やること:
**A)** PE with Joeについての本文から、「まずは、平日の同じ時間に配信」を含む語句で始まり「話題を呼ぶことになりました。」で終わる部分を、一字一句そのまま書き写してください。
**B)** PE with Joeについての本文によると、平日のライブ配信は何時から何分間行われますか。

本文:
★ ★ ★ ★
現在、イギリスでは都市封鎖が段階的に緩和されつつあります。しかし、子どもたちは1日1回の屋外での運動を目的とする外出以外は基本的に自宅で過ごしているため、運動不足やストレスが懸念されています。そんななか、たくさんの子どもたちが、あるYouTube動画にハマりました。それが「PE with Joe(ジョーと一緒に体育)」。どんな内容なのでしょうか?
PE with Joeは、イギリス人の誰もが不安を抱えていたロックダウン初日から、33歳の人気フィットネスインストラクターのジョー・ウィックスが生配信しています。PE(Physical Educationの略)は体育のことで、幼児や小学生でも自宅で気軽に行えるエクササイズとして平日の週5日間、午前9時から30分間ライブ配信。子どもたちにとって、ジョーはいわば「オンライン体育教師」といえるでしょう。
そんな彼が子どもたちに大ヒット。初日のアーカイブ動画再生回数は660万回に達しました。翌日3月24日の生配信は95万5185人が同時視聴し、「フィットネス・ワークアウトのYouTube生配信最多視聴者数」としてギネス世界記録に認定されたのです。ジョーのYouTube公式チャンネル「The Body Coach TV(ザ・ボディコーチテレビ)」登録者数は5月初旬で236万人以上と、大人気になっています。
家族で楽しむ「朝活」
この爆発的な人気の要因としては、大人向けダイエットをジョーがサポートする大手民放局番組「The Body Coach」への出演や、ベストセラーとなった15分でできるヘルシー料理のレシピ本「Lean in 15(15分で引き締まる)」の出版など、すでに彼が高い知名度を得ていたことが挙げられます。さらにロックダウンと同時に、おこもり生活をサポートするためにいち早く生配信を開始した行動が、SNSやメディアで注目を集めたのだと考えられます。
自宅のリビングルームから届けられるほぼ予算ゼロに等しい手作り動画にもかかわらず、継続的な人気となっている理由はほかにもあります。
まずは、平日の同じ時間に配信していることが子どもたちの毎朝の日課として定着し、盛り上がりにつながったといえるでしょう。これは日本の小学生たちが夏休みに行うラジオ体操に似ています。バラエティに富んだ運動メニューや、ラジオ体操とは異なりますが、BGMを流さずにかけ声だけでテンポよく喋り続けるジョー独自のスタイルも話題を呼ぶことになりました。
イギリス人が大好きな「仮装デー」を毎週金曜日に設けたり、時にはジョーの家族も登場したりという遊び心も、話題づくりに貢献していると思われます。自分と娘が衣装を身につけて戦いごっこをするなど、親しみやすく子どもが飽きないような工夫も人気の大きな理由といえるでしょう。
ちなみに、ジョーが着ているピタッとしたスポーツウェアや、背景に映っている自宅リビングルームのインテリアなどもSNSの話題になるほどで、毎朝子どもと一緒に番組を心待ちにしている保護者も多いそうです
このようにPE with Joeは、単なる運動習慣としてだけでなく、長期化する学校閉鎖により不規則になりがちな子どもの生活リズムを整えてくれています。また、家族一緒に楽しめる手軽な平日の“朝活”として、ストレス解消や心身ケアにも一役買っているようです。
★ ★ ★ ★
資料:
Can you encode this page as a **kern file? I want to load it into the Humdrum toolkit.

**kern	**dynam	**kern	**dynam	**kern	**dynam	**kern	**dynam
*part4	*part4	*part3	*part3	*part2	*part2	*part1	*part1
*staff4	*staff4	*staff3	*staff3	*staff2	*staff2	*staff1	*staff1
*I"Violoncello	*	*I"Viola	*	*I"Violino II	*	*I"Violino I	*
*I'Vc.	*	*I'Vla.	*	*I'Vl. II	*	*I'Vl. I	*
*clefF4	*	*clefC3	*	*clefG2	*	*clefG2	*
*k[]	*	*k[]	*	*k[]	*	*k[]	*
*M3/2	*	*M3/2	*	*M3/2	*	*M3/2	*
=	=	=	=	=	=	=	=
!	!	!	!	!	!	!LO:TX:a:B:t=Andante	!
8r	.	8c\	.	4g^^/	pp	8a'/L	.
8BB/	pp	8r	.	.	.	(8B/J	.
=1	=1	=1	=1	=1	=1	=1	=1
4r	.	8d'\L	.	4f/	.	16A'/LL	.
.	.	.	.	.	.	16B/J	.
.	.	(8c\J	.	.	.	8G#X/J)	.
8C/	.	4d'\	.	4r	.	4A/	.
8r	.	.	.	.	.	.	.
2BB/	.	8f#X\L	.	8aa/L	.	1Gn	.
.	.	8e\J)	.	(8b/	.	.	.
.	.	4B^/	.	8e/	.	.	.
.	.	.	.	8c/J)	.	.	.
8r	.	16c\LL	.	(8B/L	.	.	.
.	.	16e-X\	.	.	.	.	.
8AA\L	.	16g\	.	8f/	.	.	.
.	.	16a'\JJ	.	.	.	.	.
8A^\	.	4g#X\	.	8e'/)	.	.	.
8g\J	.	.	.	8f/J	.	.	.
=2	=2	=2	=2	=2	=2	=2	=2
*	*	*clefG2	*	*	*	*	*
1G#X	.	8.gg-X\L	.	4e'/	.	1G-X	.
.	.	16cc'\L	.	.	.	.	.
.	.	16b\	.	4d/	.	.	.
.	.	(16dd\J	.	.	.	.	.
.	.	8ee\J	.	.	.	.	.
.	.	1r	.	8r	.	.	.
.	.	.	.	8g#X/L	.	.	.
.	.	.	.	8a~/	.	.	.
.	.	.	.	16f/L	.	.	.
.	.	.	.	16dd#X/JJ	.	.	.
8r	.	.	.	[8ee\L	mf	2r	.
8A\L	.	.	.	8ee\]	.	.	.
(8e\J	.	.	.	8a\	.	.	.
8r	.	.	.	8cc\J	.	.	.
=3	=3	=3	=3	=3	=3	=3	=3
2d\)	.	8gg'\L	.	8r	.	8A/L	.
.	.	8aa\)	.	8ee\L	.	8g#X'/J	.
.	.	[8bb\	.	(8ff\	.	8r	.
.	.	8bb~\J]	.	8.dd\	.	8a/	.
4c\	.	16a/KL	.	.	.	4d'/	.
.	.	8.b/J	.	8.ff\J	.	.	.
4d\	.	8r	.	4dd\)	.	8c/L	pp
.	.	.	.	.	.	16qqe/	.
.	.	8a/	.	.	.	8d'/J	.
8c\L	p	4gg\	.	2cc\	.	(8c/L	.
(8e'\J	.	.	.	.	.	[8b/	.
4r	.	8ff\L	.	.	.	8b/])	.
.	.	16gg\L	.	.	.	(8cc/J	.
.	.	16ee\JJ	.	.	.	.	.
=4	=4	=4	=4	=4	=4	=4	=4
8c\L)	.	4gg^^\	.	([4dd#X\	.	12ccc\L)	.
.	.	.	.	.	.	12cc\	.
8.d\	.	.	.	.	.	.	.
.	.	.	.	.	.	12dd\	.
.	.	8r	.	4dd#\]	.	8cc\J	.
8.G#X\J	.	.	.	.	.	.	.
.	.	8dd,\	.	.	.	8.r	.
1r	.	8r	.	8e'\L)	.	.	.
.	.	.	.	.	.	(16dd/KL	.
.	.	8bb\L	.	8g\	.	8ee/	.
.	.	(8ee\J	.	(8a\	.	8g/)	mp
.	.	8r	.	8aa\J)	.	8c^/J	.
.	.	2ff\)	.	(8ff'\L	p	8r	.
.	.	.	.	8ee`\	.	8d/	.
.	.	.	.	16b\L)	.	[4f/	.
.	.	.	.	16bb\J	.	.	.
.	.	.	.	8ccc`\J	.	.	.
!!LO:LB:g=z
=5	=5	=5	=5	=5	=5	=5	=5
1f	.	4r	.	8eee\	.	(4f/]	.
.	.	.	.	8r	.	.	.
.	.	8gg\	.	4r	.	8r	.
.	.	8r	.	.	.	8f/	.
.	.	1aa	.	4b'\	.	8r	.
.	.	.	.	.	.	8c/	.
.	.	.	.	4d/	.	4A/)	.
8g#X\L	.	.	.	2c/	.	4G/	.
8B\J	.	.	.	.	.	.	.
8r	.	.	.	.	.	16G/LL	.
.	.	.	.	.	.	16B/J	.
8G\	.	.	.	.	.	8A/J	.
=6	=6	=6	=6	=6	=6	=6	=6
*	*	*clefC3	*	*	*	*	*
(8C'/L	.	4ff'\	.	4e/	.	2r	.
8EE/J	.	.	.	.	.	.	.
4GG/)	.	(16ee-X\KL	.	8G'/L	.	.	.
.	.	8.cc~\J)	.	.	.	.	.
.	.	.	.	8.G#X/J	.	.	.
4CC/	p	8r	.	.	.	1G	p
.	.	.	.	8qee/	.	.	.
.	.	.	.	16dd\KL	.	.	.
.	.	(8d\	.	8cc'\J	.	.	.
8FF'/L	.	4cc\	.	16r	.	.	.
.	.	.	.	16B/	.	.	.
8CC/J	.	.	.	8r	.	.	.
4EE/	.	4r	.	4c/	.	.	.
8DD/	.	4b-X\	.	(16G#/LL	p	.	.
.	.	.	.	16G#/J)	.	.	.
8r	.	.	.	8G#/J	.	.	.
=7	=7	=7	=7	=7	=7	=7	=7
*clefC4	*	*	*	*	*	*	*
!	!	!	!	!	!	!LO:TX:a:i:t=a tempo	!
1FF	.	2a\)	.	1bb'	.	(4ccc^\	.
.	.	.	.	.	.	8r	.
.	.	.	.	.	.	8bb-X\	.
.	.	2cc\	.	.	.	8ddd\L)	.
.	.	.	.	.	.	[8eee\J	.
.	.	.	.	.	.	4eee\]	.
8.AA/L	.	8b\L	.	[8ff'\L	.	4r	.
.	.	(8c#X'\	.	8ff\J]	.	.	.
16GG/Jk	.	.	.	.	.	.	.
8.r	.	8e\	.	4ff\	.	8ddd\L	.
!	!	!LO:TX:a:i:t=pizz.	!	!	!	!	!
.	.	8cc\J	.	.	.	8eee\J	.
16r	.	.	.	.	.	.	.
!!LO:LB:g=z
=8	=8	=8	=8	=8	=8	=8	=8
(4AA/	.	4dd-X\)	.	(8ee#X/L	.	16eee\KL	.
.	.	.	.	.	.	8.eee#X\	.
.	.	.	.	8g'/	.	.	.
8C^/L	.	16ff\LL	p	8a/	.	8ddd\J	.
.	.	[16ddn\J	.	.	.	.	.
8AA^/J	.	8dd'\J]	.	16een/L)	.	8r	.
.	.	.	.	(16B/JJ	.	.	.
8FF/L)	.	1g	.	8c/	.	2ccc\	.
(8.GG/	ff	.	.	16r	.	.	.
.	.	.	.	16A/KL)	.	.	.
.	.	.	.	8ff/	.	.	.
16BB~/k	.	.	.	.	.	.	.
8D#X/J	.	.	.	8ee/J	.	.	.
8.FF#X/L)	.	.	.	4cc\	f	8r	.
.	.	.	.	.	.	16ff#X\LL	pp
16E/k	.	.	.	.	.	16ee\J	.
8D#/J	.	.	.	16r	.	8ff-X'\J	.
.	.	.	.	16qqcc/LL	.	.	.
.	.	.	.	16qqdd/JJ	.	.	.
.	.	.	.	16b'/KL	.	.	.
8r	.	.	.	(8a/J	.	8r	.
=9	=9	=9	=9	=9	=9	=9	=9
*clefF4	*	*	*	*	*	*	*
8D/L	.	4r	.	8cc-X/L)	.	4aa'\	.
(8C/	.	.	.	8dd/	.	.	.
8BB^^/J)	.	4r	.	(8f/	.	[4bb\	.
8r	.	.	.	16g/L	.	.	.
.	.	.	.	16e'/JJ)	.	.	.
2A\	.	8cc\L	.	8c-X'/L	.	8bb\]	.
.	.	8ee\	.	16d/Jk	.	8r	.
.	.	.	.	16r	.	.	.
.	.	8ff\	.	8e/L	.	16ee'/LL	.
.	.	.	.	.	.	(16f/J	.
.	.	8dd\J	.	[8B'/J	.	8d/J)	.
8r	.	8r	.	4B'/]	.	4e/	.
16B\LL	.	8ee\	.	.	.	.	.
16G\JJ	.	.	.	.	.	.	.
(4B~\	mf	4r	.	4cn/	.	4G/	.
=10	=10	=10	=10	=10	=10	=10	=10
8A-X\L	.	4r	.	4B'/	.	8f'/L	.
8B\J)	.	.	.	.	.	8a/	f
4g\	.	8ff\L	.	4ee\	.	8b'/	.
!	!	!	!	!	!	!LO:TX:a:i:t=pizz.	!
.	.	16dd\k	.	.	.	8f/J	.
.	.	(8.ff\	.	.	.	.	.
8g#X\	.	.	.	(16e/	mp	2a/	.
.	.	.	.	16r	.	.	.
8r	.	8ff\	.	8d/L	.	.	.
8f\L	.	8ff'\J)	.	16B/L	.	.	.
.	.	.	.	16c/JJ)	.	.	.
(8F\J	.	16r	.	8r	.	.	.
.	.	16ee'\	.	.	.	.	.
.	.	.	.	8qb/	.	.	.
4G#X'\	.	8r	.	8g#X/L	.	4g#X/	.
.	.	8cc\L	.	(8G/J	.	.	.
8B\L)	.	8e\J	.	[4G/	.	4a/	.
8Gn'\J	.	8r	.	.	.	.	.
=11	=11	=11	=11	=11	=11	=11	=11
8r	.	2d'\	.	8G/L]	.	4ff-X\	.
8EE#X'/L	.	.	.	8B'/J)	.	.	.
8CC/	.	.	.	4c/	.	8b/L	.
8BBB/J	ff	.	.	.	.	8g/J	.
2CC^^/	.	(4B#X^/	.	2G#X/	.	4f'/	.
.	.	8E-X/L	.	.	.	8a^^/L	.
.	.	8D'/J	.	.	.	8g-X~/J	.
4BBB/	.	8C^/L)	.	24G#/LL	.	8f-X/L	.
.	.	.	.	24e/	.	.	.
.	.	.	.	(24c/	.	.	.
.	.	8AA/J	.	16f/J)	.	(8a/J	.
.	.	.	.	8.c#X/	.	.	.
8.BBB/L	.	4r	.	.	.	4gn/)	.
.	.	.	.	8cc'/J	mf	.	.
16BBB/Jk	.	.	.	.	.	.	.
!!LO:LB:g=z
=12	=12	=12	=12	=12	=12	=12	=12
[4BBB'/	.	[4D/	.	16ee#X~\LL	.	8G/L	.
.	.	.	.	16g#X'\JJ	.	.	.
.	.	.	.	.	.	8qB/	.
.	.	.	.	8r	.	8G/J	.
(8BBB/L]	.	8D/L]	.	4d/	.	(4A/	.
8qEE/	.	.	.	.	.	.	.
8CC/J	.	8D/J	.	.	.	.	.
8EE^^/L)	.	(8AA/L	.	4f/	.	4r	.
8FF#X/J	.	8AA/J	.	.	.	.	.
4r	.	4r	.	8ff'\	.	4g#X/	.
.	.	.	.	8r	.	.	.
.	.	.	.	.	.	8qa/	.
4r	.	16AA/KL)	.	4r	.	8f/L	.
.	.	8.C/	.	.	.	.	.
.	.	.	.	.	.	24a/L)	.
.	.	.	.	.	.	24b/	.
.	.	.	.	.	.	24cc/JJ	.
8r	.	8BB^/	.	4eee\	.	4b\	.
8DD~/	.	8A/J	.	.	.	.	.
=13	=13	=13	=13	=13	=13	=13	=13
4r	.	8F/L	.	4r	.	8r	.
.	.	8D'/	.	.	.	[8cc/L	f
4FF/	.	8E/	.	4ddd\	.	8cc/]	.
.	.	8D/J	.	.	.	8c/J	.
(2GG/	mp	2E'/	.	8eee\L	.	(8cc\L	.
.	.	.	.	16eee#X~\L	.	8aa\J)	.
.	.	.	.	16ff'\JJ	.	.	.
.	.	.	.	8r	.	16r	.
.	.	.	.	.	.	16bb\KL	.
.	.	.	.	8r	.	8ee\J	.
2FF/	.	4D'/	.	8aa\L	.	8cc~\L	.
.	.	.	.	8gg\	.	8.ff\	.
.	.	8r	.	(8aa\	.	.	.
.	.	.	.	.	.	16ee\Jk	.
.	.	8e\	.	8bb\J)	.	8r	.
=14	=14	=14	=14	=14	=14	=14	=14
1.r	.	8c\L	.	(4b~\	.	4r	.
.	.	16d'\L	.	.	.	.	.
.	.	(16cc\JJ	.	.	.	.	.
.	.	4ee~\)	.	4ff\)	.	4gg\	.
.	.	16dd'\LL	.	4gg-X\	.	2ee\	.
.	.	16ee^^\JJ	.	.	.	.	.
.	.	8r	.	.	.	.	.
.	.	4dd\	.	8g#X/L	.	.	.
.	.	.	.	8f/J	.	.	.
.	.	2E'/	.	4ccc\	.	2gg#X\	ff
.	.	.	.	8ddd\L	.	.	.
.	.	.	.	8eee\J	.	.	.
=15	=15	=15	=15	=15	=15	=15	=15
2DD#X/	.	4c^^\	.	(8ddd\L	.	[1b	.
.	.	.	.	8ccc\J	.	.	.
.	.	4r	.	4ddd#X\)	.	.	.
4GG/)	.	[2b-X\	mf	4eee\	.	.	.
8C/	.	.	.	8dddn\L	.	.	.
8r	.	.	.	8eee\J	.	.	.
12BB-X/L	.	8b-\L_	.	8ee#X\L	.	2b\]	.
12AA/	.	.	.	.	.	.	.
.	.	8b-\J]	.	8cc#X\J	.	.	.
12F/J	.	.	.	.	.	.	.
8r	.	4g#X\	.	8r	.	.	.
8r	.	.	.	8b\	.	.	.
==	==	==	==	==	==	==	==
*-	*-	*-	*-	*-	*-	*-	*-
★ ★ ★ ★
解答:
**A)**
まずは、平日の同じ時間に配信していることが子どもたちの毎朝の日課として定着し、盛り上がりにつながったといえるでしょう。これは日本の小学生たちが夏休みに行うラジオ体操に似ています。バラエティに富んだ運動メニューや、ラジオ体操とは異なりますが、BGMを流さずにかけ声だけでテンポよく喋り続けるジョー独自のスタイルも話題を呼ぶことになりました。

**B)** 午前9時から30分間です。